## CONSIGNE DE TRAVAIL
D'après l'extrait fourni sur le Cloud Computing en Europe, combien d'années de retard Gartner prévoit-il pour l'Europe par rapport aux États-Unis dans l'adoption du Cloud Computing ?

## EXTRAIT FOURNI
----------------------------------------
Il ne vous a pas échappé que les Etats-Unis sont très actifs sur le marché du Cloud Computing, et que de nombreuses sociétés américaines procèdent à des levées de fonds dans ce secteur. Cependant du cotée européen et français, peu de choses se passent, comment expliquer cela ?
Le cabinet américain d’étude Gartner, prévoit que l’Europe prenne deux à trois ans de retard sur l’adoption du Cloud Computing par rapport aux Etats-Unis. Les raisons évoquées ? Une législation européenne trop lourde, une crise financière importante, et un marché fragmenté en de nombreux pays.
Une législation européenne lourde
Selon Gartner, la réglementation européenne sur la confidentialité des données est beaucoup trop divergente d’un pays à l’autre. Conséquence, chaque pays met en place son propre projet et ralentit donc l’expansion du Cloud Computing. De plus, les entreprises sont très réticentes à héberger leurs données dans un pays autre que le leur, notamment en raison des questions de sécurité. Mais ces soucis de confidentialité sont un faux problème raconte Paolo Malinverno, vice-président de Gartner. Il est en effet très facile de stocker les informations sensibles sur un serveur privé à part. Selon lui, il faudrait donc mettre en place des législations communes entre les pays, afin de faire tomber ces barrières au développement du Cloud.
Marché fragmenté
Il n’est pas chose aisée pour un acteur du Cloud Computing de viser toute l’Europe en proposant un service unique. Effectivement, les 44 nations qui composent l’Europe, ont des pratiques commerciales et légales qui divergent et qui sont même parfois totalement inconciliables. Difficile alors, de devoir s’adapter aux particularités de chacun.
Crise financière
Enfin, la crise financière importante que traverse plus ou moins bien tous les pays de l’Europe, n’arrange en rien ce constat. Les incertitudes autour de l’euro poussent par ailleurs les entreprises à suspendre ou reporter leurs projets informatiques, et donc, de Cloud Computing.
----------------------------------------
## DONNÉES DU SUJET

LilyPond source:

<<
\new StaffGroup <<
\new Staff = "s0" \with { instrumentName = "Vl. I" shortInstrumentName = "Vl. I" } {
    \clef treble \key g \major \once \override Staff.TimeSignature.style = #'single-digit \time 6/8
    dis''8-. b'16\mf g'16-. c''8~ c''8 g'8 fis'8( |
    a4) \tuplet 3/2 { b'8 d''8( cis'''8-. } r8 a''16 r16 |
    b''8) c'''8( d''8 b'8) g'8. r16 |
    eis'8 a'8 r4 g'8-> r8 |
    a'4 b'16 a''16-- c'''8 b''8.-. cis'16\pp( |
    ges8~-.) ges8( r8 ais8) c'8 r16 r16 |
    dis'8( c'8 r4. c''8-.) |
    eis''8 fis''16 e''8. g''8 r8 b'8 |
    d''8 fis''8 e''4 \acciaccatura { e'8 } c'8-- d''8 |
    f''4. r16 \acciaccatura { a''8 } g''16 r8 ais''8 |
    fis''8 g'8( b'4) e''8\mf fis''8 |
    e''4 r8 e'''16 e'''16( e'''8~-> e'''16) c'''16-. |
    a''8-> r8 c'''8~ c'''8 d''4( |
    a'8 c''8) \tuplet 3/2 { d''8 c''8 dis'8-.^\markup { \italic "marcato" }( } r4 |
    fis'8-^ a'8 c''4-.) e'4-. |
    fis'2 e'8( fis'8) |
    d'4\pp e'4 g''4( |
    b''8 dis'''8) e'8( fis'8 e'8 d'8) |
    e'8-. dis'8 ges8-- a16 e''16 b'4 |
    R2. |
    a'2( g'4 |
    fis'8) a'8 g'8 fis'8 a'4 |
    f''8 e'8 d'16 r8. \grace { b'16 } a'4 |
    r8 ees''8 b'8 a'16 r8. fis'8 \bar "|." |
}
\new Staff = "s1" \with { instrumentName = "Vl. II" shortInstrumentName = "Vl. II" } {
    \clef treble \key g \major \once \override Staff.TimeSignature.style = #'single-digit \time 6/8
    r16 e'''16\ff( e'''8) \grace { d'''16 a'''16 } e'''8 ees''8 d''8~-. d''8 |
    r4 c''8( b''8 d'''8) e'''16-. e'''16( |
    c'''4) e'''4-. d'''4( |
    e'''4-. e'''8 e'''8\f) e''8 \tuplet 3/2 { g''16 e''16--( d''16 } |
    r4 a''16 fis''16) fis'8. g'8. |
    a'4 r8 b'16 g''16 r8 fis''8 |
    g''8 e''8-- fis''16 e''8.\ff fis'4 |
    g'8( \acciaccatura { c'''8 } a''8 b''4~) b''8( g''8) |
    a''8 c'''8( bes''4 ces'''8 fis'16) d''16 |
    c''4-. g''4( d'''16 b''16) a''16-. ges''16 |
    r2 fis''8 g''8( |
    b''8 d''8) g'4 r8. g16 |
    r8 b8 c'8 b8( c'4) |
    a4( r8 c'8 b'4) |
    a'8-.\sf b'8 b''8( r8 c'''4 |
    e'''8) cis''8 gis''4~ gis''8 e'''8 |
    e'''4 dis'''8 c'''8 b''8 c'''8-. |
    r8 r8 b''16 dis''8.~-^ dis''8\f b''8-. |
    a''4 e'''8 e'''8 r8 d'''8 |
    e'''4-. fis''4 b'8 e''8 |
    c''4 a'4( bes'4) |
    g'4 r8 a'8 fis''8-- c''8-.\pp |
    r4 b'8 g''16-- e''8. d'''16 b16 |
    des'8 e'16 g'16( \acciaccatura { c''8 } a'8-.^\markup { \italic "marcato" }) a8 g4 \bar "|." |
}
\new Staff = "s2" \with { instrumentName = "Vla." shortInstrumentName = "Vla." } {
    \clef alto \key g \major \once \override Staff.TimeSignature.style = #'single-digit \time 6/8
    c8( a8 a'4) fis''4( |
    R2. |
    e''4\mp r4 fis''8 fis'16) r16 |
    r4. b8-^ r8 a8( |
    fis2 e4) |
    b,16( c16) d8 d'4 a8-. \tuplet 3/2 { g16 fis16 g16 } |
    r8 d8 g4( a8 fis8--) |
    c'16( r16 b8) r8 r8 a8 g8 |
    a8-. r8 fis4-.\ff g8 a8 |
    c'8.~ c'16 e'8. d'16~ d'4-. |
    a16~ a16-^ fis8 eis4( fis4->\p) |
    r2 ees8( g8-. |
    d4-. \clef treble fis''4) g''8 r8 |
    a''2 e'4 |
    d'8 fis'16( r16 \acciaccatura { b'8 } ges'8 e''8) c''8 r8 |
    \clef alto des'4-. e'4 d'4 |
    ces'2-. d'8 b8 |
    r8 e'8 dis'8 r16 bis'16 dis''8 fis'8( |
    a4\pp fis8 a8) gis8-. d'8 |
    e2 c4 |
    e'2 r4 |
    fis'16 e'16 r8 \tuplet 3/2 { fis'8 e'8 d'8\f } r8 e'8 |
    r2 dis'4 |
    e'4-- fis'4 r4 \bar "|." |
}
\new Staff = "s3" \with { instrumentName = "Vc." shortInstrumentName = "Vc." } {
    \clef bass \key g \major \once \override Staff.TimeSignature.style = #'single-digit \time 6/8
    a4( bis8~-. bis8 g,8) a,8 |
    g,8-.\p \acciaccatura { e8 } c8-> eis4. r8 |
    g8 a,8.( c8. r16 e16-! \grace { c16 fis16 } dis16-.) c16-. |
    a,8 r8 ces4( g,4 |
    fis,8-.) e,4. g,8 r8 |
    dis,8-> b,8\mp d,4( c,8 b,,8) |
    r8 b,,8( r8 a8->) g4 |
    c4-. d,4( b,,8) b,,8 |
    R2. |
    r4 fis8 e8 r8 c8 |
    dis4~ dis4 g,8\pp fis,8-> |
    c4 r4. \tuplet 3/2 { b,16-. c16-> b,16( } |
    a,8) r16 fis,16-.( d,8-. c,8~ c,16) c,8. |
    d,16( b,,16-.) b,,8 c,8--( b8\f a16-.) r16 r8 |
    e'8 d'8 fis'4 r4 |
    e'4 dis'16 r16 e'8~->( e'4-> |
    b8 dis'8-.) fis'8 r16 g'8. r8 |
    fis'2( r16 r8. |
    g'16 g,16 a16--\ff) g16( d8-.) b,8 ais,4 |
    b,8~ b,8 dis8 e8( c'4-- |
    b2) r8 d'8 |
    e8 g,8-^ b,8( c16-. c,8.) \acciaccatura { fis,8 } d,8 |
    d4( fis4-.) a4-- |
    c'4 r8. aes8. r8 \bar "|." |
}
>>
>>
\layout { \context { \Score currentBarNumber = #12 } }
----------------------------------------
## ZONE DE RÉPONSE
Deux à trois ans.